**Task statement:**
Could you write out each of the records below exactly?

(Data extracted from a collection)
:::::
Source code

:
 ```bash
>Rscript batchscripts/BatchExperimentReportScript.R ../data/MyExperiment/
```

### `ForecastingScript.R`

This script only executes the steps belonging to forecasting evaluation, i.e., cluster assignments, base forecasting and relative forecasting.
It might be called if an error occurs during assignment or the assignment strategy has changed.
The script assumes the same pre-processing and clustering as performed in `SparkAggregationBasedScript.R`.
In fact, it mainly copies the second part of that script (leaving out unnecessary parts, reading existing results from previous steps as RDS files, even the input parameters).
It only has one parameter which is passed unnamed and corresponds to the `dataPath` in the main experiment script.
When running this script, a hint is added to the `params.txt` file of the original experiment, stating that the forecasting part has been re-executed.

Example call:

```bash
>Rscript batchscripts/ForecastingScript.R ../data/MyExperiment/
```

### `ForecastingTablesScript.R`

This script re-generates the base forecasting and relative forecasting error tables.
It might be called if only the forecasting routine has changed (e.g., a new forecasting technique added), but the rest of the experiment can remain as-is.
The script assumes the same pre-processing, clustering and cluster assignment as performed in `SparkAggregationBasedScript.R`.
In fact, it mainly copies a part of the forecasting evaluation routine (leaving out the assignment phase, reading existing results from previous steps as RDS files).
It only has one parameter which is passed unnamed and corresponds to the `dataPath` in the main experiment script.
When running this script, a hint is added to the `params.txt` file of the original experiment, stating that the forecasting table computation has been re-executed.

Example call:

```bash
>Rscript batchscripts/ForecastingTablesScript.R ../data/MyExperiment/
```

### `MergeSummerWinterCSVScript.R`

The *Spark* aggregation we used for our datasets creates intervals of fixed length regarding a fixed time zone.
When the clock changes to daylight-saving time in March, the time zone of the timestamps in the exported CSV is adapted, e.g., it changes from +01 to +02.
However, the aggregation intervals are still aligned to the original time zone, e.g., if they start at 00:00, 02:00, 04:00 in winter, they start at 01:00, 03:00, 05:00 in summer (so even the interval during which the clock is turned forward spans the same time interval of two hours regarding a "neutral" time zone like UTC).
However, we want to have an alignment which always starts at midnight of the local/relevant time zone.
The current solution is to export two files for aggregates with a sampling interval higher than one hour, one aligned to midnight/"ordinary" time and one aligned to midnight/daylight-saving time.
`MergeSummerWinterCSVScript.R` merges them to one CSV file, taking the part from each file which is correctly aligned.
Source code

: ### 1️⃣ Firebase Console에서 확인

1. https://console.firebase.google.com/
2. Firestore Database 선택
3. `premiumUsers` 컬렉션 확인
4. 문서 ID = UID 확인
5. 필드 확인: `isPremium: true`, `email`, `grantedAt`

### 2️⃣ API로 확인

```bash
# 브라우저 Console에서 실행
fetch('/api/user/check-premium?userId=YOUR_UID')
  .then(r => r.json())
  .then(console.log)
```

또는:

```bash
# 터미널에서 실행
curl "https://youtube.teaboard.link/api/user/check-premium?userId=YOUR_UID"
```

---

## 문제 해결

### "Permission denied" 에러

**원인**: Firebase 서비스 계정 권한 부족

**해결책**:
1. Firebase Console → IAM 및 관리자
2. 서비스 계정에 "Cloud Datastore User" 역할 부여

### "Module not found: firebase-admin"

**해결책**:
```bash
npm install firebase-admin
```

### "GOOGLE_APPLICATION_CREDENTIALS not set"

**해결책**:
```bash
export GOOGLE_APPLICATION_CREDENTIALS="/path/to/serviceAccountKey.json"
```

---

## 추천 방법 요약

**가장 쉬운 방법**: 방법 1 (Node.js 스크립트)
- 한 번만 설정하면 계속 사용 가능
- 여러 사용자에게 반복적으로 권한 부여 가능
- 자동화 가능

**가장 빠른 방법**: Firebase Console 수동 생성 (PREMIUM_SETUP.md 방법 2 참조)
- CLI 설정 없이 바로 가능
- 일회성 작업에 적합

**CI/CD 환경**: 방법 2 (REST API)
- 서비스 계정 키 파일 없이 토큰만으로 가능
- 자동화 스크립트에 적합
:::::
**Task answer:**
Source code

:
 ```bash
>Rscript batchscripts/BatchExperimentReportScript.R ../data/MyExperiment/
```

### `ForecastingScript.R`

This script only executes the steps belonging to forecasting evaluation, i.e., cluster assignments, base forecasting and relative forecasting.
It might be called if an error occurs during assignment or the assignment strategy has changed.
The script assumes the same pre-processing and clustering as performed in `SparkAggregationBasedScript.R`.
In fact, it mainly copies the second part of that script (leaving out unnecessary parts, reading existing results from previous steps as RDS files, even the input parameters).
It only has one parameter which is passed unnamed and corresponds to the `dataPath` in the main experiment script.
When running this script, a hint is added to the `params.txt` file of the original experiment, stating that the forecasting part has been re-executed.

Example call:

```bash
>Rscript batchscripts/ForecastingScript.R ../data/MyExperiment/
```

### `ForecastingTablesScript.R`

This script re-generates the base forecasting and relative forecasting error tables.
It might be called if only the forecasting routine has changed (e.g., a new forecasting technique added), but the rest of the experiment can remain as-is.
The script assumes the same pre-processing, clustering and cluster assignment as performed in `SparkAggregationBasedScript.R`.
In fact, it mainly copies a part of the forecasting evaluation routine (leaving out the assignment phase, reading existing results from previous steps as RDS files).
It only has one parameter which is passed unnamed and corresponds to the `dataPath` in the main experiment script.
When running this script, a hint is added to the `params.txt` file of the original experiment, stating that the forecasting table computation has been re-executed.

Example call:

```bash
>Rscript batchscripts/ForecastingTablesScript.R ../data/MyExperiment/
```

### `MergeSummerWinterCSVScript.R`

The *Spark* aggregation we used for our datasets creates intervals of fixed length regarding a fixed time zone.
When the clock changes to daylight-saving time in March, the time zone of the timestamps in the exported CSV is adapted, e.g., it changes from +01 to +02.
However, the aggregation intervals are still aligned to the original time zone, e.g., if they start at 00:00, 02:00, 04:00 in winter, they start at 01:00, 03:00, 05:00 in summer (so even the interval during which the clock is turned forward spans the same time interval of two hours regarding a "neutral" time zone like UTC).
However, we want to have an alignment which always starts at midnight of the local/relevant time zone.
The current solution is to export two files for aggregates with a sampling interval higher than one hour, one aligned to midnight/"ordinary" time and one aligned to midnight/daylight-saving time.
`MergeSummerWinterCSVScript.R` merges them to one CSV file, taking the part from each file which is correctly aligned.
Source code

: ### 1️⃣ Firebase Console에서 확인

1. https://console.firebase.google.com/
2. Firestore Database 선택
3. `premiumUsers` 컬렉션 확인
4. 문서 ID = UID 확인
5. 필드 확인: `isPremium: true`, `email`, `grantedAt`

### 2️⃣ API로 확인

```bash
# 브라우저 Console에서 실행
fetch('/api/user/check-premium?userId=YOUR_UID')
  .then(r => r.json())
  .then(console.log)
```

또는:

```bash
# 터미널에서 실행
curl "https://youtube.teaboard.link/api/user/check-premium?userId=YOUR_UID"
```

---

## 문제 해결

### "Permission denied" 에러

**원인**: Firebase 서비스 계정 권한 부족

**해결책**:
1. Firebase Console → IAM 및 관리자
2. 서비스 계정에 "Cloud Datastore User" 역할 부여

### "Module not found: firebase-admin"

**해결책**:
```bash
npm install firebase-admin
```

### "GOOGLE_APPLICATION_CREDENTIALS not set"

**해결책**:
```bash
export GOOGLE_APPLICATION_CREDENTIALS="/path/to/serviceAccountKey.json"
```

---

## 추천 방법 요약

**가장 쉬운 방법**: 방법 1 (Node.js 스크립트)
- 한 번만 설정하면 계속 사용 가능
- 여러 사용자에게 반복적으로 권한 부여 가능
- 자동화 가능

**가장 빠른 방법**: Firebase Console 수동 생성 (PREMIUM_SETUP.md 방법 2 참조)
- CLI 설정 없이 바로 가능
- 일회성 작업에 적합

**CI/CD 환경**: 방법 2 (REST API)
- 서비스 계정 키 파일 없이 토큰만으로 가능
- 자동화 스크립트에 적합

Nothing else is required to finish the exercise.